Surdoué dans l’art de la survie, Wen Jiabao joue depuis toujours de ses deux facettes contradictoires, fidèle exécutant d’une «Realpolitik» conservatrice, et défenseur romantique d’une réforme introuvable. En mai 1989 sur la place Tiananmen, il était bras droit du 1er Secrétaire Zhao Ziyang, l’artisan de la politique d’ouverture de Deng. Limogé ensuite avec tous les libéraux de l’époque, Wen fit en 14 ans un come-back unique dans l’histoire chinoise, parvenant à réintégrer le club du pouvoir et remonter jusqu’au poste de patron du Conseil d’Etat en 2003.
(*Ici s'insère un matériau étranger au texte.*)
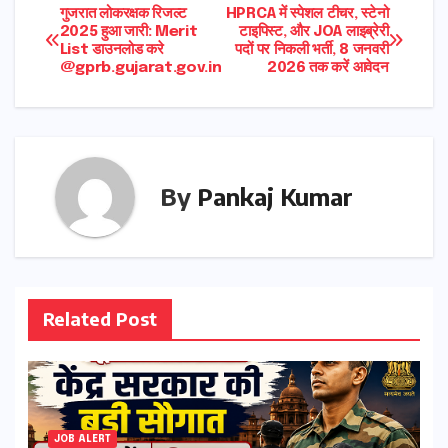
Post
गुजरात लोकरक्षक रिजल्ट
HPRCA में स्पेशल टीचर, स्टेनो
2025 हुआ जारी: Merit
टाइपिस्ट, और JOA लाइब्रेरी
List डाउनलोड करे
पदों पर निकली भर्ती, 8 जनवरी
navigation
@gprb.gujarat.gov.in
2026 तक करें आवेदन
By
Pankaj Kumar
Related Post
JOB ALERT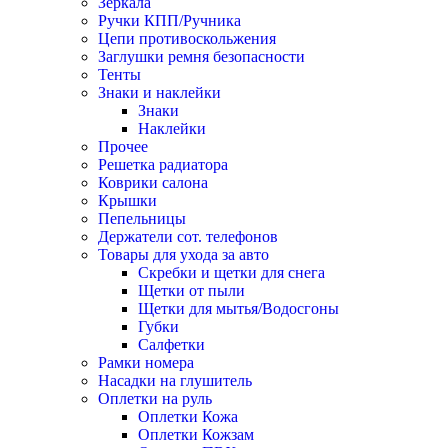
Зеркала
Ручки КПП/Ручника
Цепи противоскольжения
Заглушки ремня безопасности
Тенты
Знаки и наклейки
Знаки
Наклейки
Прочее
Решетка радиатора
Коврики салона
Крышки
Пепельницы
Держатели сот. телефонов
Товары для ухода за авто
Скребки и щетки для снега
Щетки от пыли
Щетки для мытья/Водосгоны
Губки
Салфетки
Рамки номера
Насадки на глушитель
Оплетки на руль
Оплетки Кожа
Оплетки Кожзам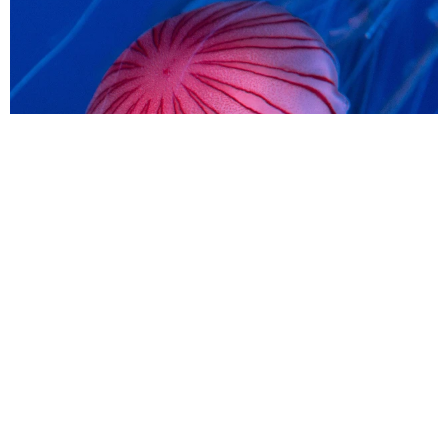
「ちょっとババロアみたい」パートナーの誕生日に手作りトー
トバッグ 完成まで1年 淡い藍染めに漂うクラゲ よく見る
と…「センスすごい」
山岡 もと子
2026.08.07
【漫画】大学生息子の「頼れる彼氏」っぷりを
見て母は絶句 「起きなよ、遅刻するよ」っ
て…あなた毎朝私が起こしてますけど？笑
松波 穂乃圭
2026.08.07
La conférence-confession débuta sur un mélange de fierté et regrets, ces derniers pour des échecs (inflation, corruption, ou avoir mené une politique en désaccord avec ses idées ?) : « J’ai toujours ressenti que bien des tâches restaient en suspens. Pour tous ces problèmes économiques et sociaux advenus sous mon mandat, j’assume la responsabilité. D’aucuns apprécieront, d’autres critiqueront—l’histoire jugera ». Humilité vraie ou fausse, Wen assure ses successeurs de sa confiance dans leur capacité à faire « bien mieux que lui ».
Évoquant le programme de ses derniers mois aux affaires, Wen Jiabao déclare vouloir affranchir de certains problèmes la prochaine équipe de Xi Jinping.
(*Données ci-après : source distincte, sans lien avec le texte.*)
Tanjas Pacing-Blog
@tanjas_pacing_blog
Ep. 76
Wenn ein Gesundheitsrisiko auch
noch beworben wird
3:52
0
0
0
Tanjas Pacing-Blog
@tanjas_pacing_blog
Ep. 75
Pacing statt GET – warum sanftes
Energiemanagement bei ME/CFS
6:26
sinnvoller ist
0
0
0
D’ici l’été, il prétend publier un règlement de répartition plus équitable du PIB, un règlement de protection de la propriété foncière des paysans, de nouvelles mesures d’élimination de la pauvreté. Il promet aussi de réaliser l’antique promesse du régime, maintes fois réitérée et oubliée : porter l’enveloppe de l’éducation à 4% du budget public. Ailleurs, il prétend maintenir l’austérité sur le marché foncier dont les prix restent encore loin du raisonnable, ceci afin d’éviter le crash et le chaos. Il promet aussi, d’ici l’été, une fluctuation « bien plus ample » du yuan, dont le cours aurait désormais « plus ou moins atteint son équilibre » par rapport aux devises mondiales.
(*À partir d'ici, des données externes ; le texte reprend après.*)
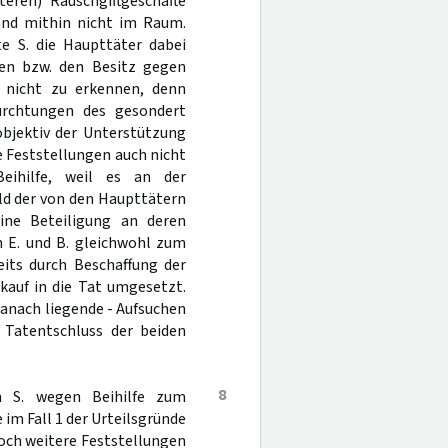
eren) Rauschgiftgeschäfte
and mithin nicht im Raum.
te S. die Haupttäter dabei
ten bzw. den Besitz gegen
st nicht zu erkennen, denn
ürchtungen des gesondert
 objektiv der Unterstützung
e Feststellungen auch nicht
eihilfe, weil es an der
eld der von den Haupttätern
ine Beteiligung an deren
h E. und B. gleichwohl zum
its durch Beschaffung der
auf in die Tat umgesetzt.
h danach liegende - Aufsuchen
Tatentschluss der beiden
8
n S. wegen Beihilfe zum
im Fall 1 der Urteilsgründe
noch weitere Feststellungen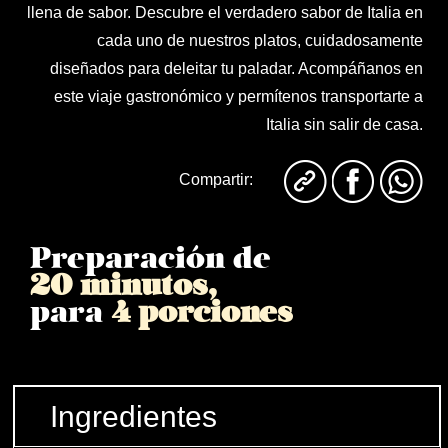
llena de sabor. Descubre el verdadero sabor de Italia en
cada uno de nuestros platos, cuidadosamente
diseñados para deleitar tu paladar. Acompáñanos en
este viaje gastronómico y permítenos transportarte a
Italia sin salir de casa.
Compartir:
Preparación de
20 minutos,
para
4 porciones
Ingredientes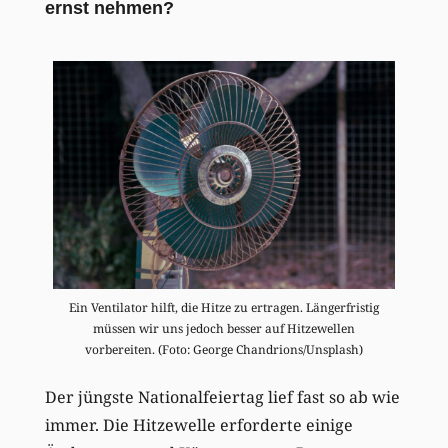
ernst nehmen?
Ein Ventilator hilft, die Hitze zu ertragen. Längerfristig
müssen wir uns jedoch besser auf Hitzewellen
vorbereiten. (Foto: George Chandrions/Unsplash)
Der jüngste Nationalfeiertag lief fast so ab wie
immer. Die Hitzewelle erforderte einige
La dernière surprise de taille toucha à la Syrie. Jusqu’à présent Pékin, avec Moscou, bloque au Conseil de sécurité toute initiative pour protéger les populations des chars de B. el-Assad. Aussi, avancer comme Wen le fit, que « la Chine ne cherche à protéger aucun parti, pas même le gouvernement syrien», avait de quoi frapper. Il alla même plus loin, posant en point de vue officiel que « les tueries de civils doivent immédiatement cesser » et que Pékin respecte les aspirations « légitimes » du peuple syrien au changement. La demande en démocratie du «peuple arabe» devait être respectée, et Wen ne croyait « pas que cette demande puisse être étouffée par la force ».
C’était la 1ère fois que la Chine s’exprimait positivement sur la révolution arabe. Une telle position, si elle se maintient, peut rétablir coopération et confiance, sauvegarder l’image de la Chine dans le monde arabe. Il y a du chemin à faire, après l’inscription en lettres rouges par les insurgés de Homs sur les ruines de leur ville, du message « Thank You, China ».